Characteristics of the patient samples included in the study.
Table 2.
Neuropsychological test results for acromegaly groups and healthy controls.
Figure 1.
Relationship between clinical predictors obtained from multivariate regression analysis and cognitive data.
(A) longer duration of untreated acromegaly (in months) is independently associated with worse visual memory performance. Higher GH levels are independently associated with worse visual memory recall in patients with naïve acromegaly, but not in cured patients. (B) shorter biochemical remission is positively associated with worse visual memory recall. CFT, Complex Figure Test. Partial R2 were calculated controlling for the other variables in the model.
Figure 2.
Neurophysiological results of patients with acromegaly.
(A) Power spectra differences (frequency range: 1–40 Hz) among patient groups and healthy controls. Decreased EEG power was observed in fast bands (alpha and beta) for both patient groups. Note the decreased power in patients with acromegaly at peak alpha frequency, 10 Hz. (B) LORETA comparisons between acromegaly patients and healthy controls. Upper panel: comparison between cured patients and healthy subjects. Highest significant LORETA differences were found in left medial temporal cortex in beta 2 band (4 significant neighboring voxels, 1.37 cm3, p<0.04) and beta 3 band (15 significant neighboring voxels, 5.14 cm3, p<0.007). Cured patients showed significantly lower LORETA activity than healthy subjects in cortical areas shown in blue. Lower panel: comparison between naïve patients and healthy subjects. Highest significant LORETA differences were found in left medial temporal cortex in beta 2 band (8 significant neighboring voxels, 2.74 cm3, p<0.012) and beta 3 band (30 significant neighboring voxels, 10.29 cm3, p<0.005) and in right dorsolateral PFC in alpha (8 significant neighboring voxels, 2.74 cm3, p<0.012) and beta 1 (28 significant neighboring voxels, 9.604 cm3, p<0.006) bands. Naïve patients showed significantly lower LORETA activity than healthy subjects in cortical areas shown in blue. Scales show maximal t value and maximal significant t value (p<0.05, corrected for multiple comparisons). (C) ROI analysis comparisons among groups. ROI LORETA activity in acromegaly patients is reduced as compared to healthy subjects. *p<0.05; **p<0.01, corrected for multiple comparisons.
Table 3.
Correlation coefficients (Pearson’s r), with associated p values (calculated after 5,000 randomizations) for the correlation analysis between LORETA ROI activity and performance in delayed recall tests.
Figure 3.
Relationship between clinical predictors obtained from multivariate regression analysis and LORETA data.
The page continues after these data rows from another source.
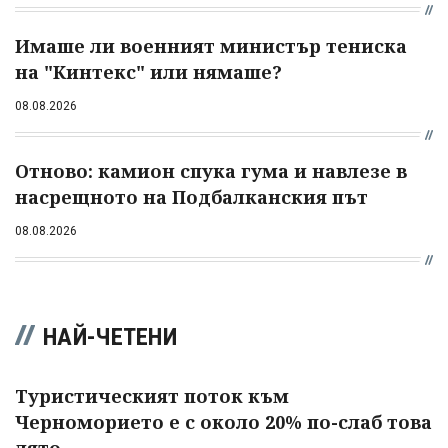
Имаше ли военният министър тениска
на "Кинтекс" или нямаше?
08.08.2026
Отново: камион спука гума и навлезе в
насрещното на Подбалканския път
08.08.2026
НАЙ-ЧЕТЕНИ
Туристическият поток към
Черноморието е с около 20% по-слаб това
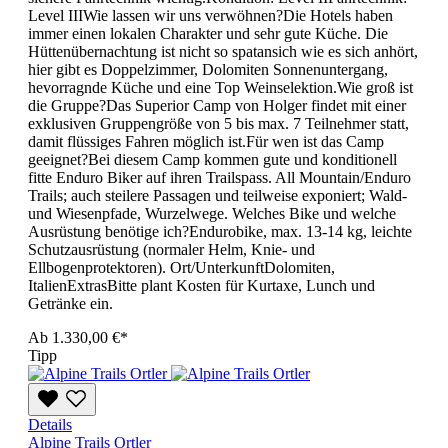
Level IIIWie lassen wir uns verwöhnen?Die Hotels haben
immer einen lokalen Charakter und sehr gute Küche. Die
Hüttenübernachtung ist nicht so spatansich wie es sich anhört,
hier gibt es Doppelzimmer, Dolomiten Sonnenuntergang,
hevorragnde Küche und eine Top Weinselektion.Wie groß ist
die Gruppe?Das Superior Camp von Holger findet mit einer
exklusiven Gruppengröße von 5 bis max. 7 Teilnehmer statt,
damit flüssiges Fahren möglich ist.Für wen ist das Camp
geeignet?Bei diesem Camp kommen gute und konditionell
fitte Enduro Biker auf ihren Trailspass. All Mountain/Enduro
Trails; auch steilere Passagen und teilweise exponiert; Wald-
und Wiesenpfade, Wurzelwege. Welches Bike und welche
Ausrüstung benötige ich?Endurobike, max. 13-14 kg, leichte
Schutzausrüstung (normaler Helm, Knie- und
Ellbogenprotektoren). Ort/UnterkunftDolomiten,
ItalienExtrasBitte plant Kosten für Kurtaxe, Lunch und
Getränke ein.
Ab
1.330,00 €*
Tipp
Details
Alpine Trails Ortler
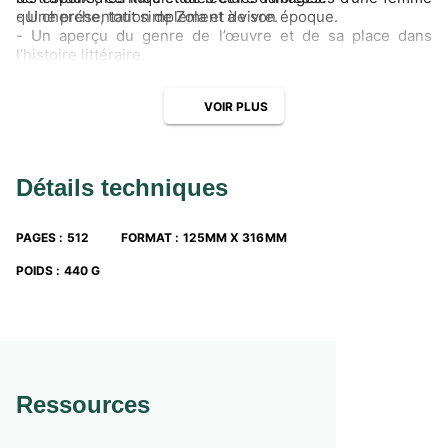
qui cherche, tout simplement à vivre.
- Une présentation de Zola et de son époque.
- Un aperçu du genre de l’œuvre et de sa place dans
l’histoire littéraire.
VOIR PLUS
Détails techniques
PAGES
:
512
FORMAT
:
125MM X 316MM
POIDS
:
440 G
Ressources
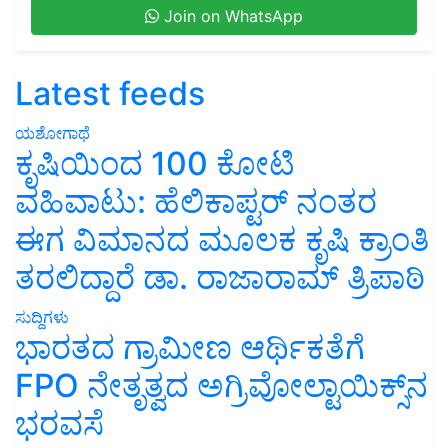
Join on WhatsApp
Latest feeds
ಯಶೋಗಾಥೆ
ಕೃಷಿಯಿಂದ 100 ಕೋಟಿ
ವಹಿವಾಟು: ಹೆಲಿಕಾಪ್ಟರ್ ನಂತರ
ಈಗ ವಿಮಾನದ ಮೂಲಕ ಕೃಷಿ ಕ್ರಾಂತಿ
ತರಲಿದ್ದಾರೆ ಡಾ. ರಾಜಾರಾಮ್ ತ್ರಿಪಾಠಿ
ಸುದ್ದಿಗಳು
ಭಾರತದ ಗ್ರಾಮೀಣ ಆರ್ಥಿಕತೆಗೆ
FPO ನೇತೃತ್ವದ ಅಗ್ರಿವೋಲ್ಟಾಯಿಕ್ಸ್‌ನ
ಭರವಸೆ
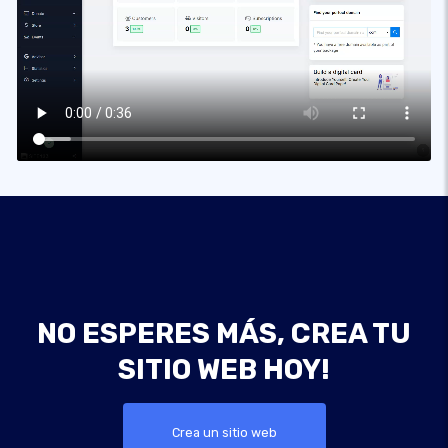
NO ESPERES MÁS, CREA TU
SITIO WEB HOY!
Crea un sitio web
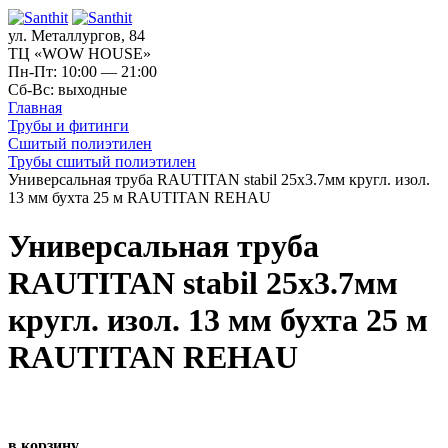
ул. Металлургов, 84
ТЦ «WOW HOUSE»
Пн-Пт: 10:00 — 21:00
Сб-Вс: выходные
Главная
Трубы и фитинги
Сшитый полиэтилен
Трубы сшитый полиэтилен
Универсальная труба RAUTITAN stabil 25x3.7мм кругл. изол.
13 мм бухта 25 м RAUTITAN REHAU
Универсальная труба
RAUTITAN stabil 25x3.7мм
кругл. изол. 13 мм бухта 25 м
RAUTITAN REHAU
в корзину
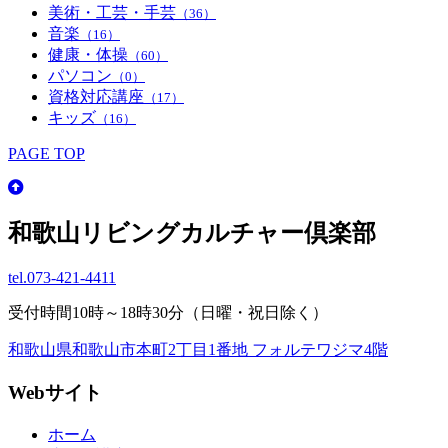
美術・工芸・手芸
（36）
音楽
（16）
健康・体操
（60）
パソコン
（0）
資格対応講座
（17）
キッズ
（16）
PAGE TOP
和歌山リビングカルチャー倶楽部
tel.
073-421-4411
受付時間10時～18時30分（日曜・祝日除く）
和歌山県和歌山市本町2丁目1番地 フォルテワジマ4階
Webサイト
ホーム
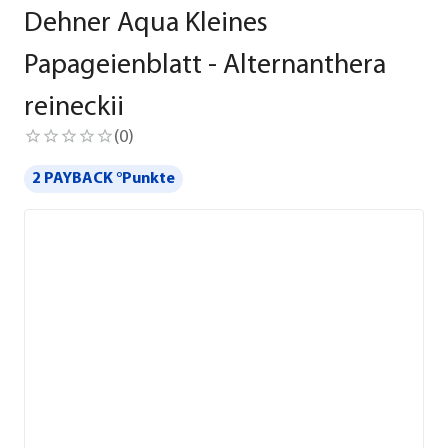
Dehner Aqua Kleines
Papageienblatt - Alternanthera
reineckii
(
0
)
2 PAYBACK °Punkte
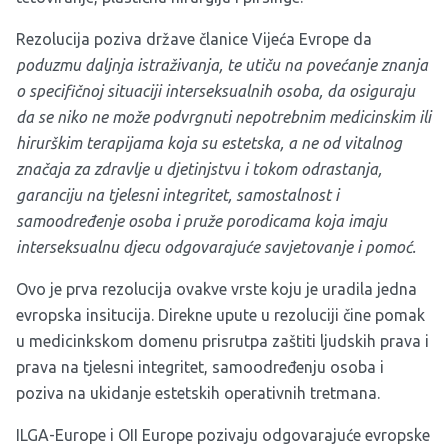
Rezolucija poziva države članice Vijeća Evrope da
poduzmu daljnja istraživanja, te utiču na povećanje znanja
o specifičnoj situaciji interseksualnih osoba, da osiguraju
da se niko ne može podvrgnuti nepotrebnim medicinskim ili
hirurškim terapijama koja su estetska, a ne od vitalnog
značaja za zdravlje u djetinjstvu i tokom odrastanja,
garanciju na tjelesni integritet, samostalnost i
samoodređenje osoba i pruže porodicama koja imaju
interseksualnu djecu odgovarajuće savjetovanje i pomoć.
Ovo je prva rezolucija ovakve vrste koju je uradila jedna
evropska insitucija. Direkne upute u rezoluciji čine pomak
u medicinkskom domenu prisrutpa zaštiti ljudskih prava i
prava na tjelesni integritet, samoodređenju osoba i
poziva na ukidanje estetskih operativnih tretmana.
ILGA-Europe i OII Europe pozivaju odgovarajuće evropske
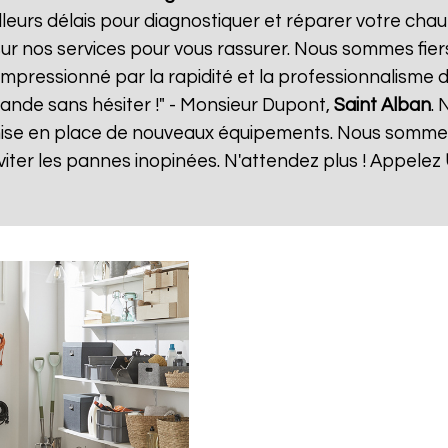
eurs délais pour diagnostiquer et réparer votre chauf
ur nos services pour vous rassurer. Nous sommes fiers
 impressionné par la rapidité et la professionnalisme d
ande sans hésiter !" - Monsieur Dupont,
Saint Alban
.
a mise en place de nouveaux équipements. Nous somme
ter les pannes inopinées. N'attendez plus ! Appelez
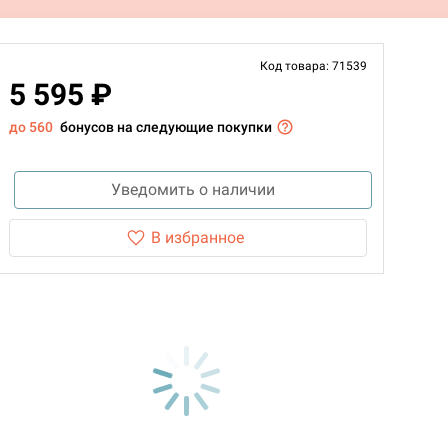
Код товара: 71539
5 595 ₽
до 560
бонусов на следующие покупки
Уведомить о наличии
В избранное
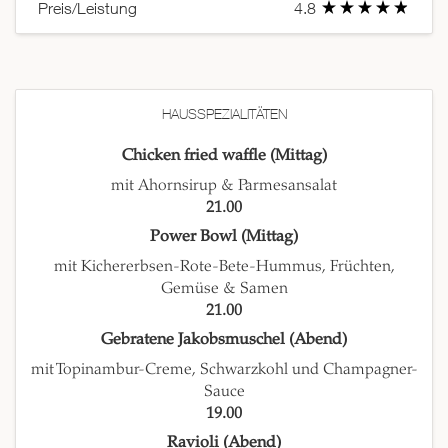
Preis/Leistung
4.8
HAUSSPEZIALITÄTEN
Chicken fried waffle (Mittag)
mit Ahornsirup & Parmesansalat
21.00
Power Bowl (Mittag)
mit Kichererbsen-Rote-Bete-Hummus, Früchten,
Gemüse & Samen
21.00
Gebratene Jakobsmuschel (Abend)
mit Topinambur-Creme, Schwarzkohl und Champagner-
Sauce
19.00
Ravioli (Abend)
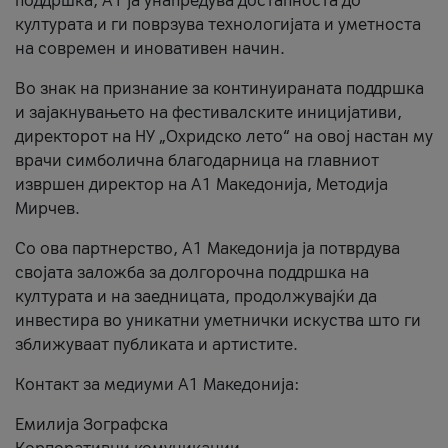
поддршка, A1 ја унапредува достапноста до
културата и ги поврзува технологијата и уметноста
на современ и иновативен начин.
Во знак на признание за континуираната поддршка
и зајакнувањето на фестивалските иницијативи,
директорот на НУ „Охридско лето“ на овој настан му
врачи симболична благодарница на главниот
извршен директор на A1 Македонија, Методија
Мирчев.
Со ова партнерство, A1 Македонија ја потврдува
својата заложба за долгорочна поддршка на
културата и на заедницата, продолжувајќи да
инвестира во уникатни уметнички искуства што ги
зближуваат публиката и артистите.
Контакт за медиуми А1 Македонија:
Емилија Зографска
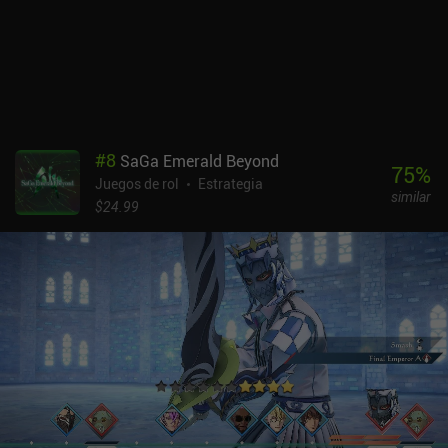
frustrar a los fans más acérrimos de los RPG. El mayor
inconveniente es que la progresión acaba siendo bastante pesada
y que no hay estadísticas específicas para las armas y el equipo.
Los controles táctiles son excelentes, pero no hay compatibilidad
con mandos. mo.co se monetiza a través de iAPs para una moneda
premium y un pase de batalla de pago que se utiliza para obtener
cosméticos que no afectan a la jugabilidad, lo que hace que la
#
8
SaGa Emerald Beyond
monetización sea totalmente justa. Sin embargo, la probabilidad
75
%
Juegos de rol
Estrategia
de conseguir el cosmético de pago que deseas es baja, por lo que
similar
sugiero no gastar en el juego. Es una recomendación fácil para los
$24.99
fans de los RPG cooperativos brillantes y un juego al que me veo
jugando durante mucho tiempo si Supercell no estropea la
monetización. Nota: en el momento de escribir este análisis, el
juego aún requiere invitación de un amigo, pero se espera que eso
cambie pronto.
(A) lower LORETA Z-scores in left medial temporal cortex were associated with longer duration of untreated acromegaly. (B) higher GH levels were associated with decreased LORETA Z-scores in rPFC in patients with naïve acromegaly, but not in cured patients. (C) lower LORETA Z-scores in beta lMTC and rPFC was associated to shorter biochemical remission. rPFC, right prefrontal cortex; lMTC, left medial temporal cortex. Partial R2 were calculated controlling for the other variables in the model.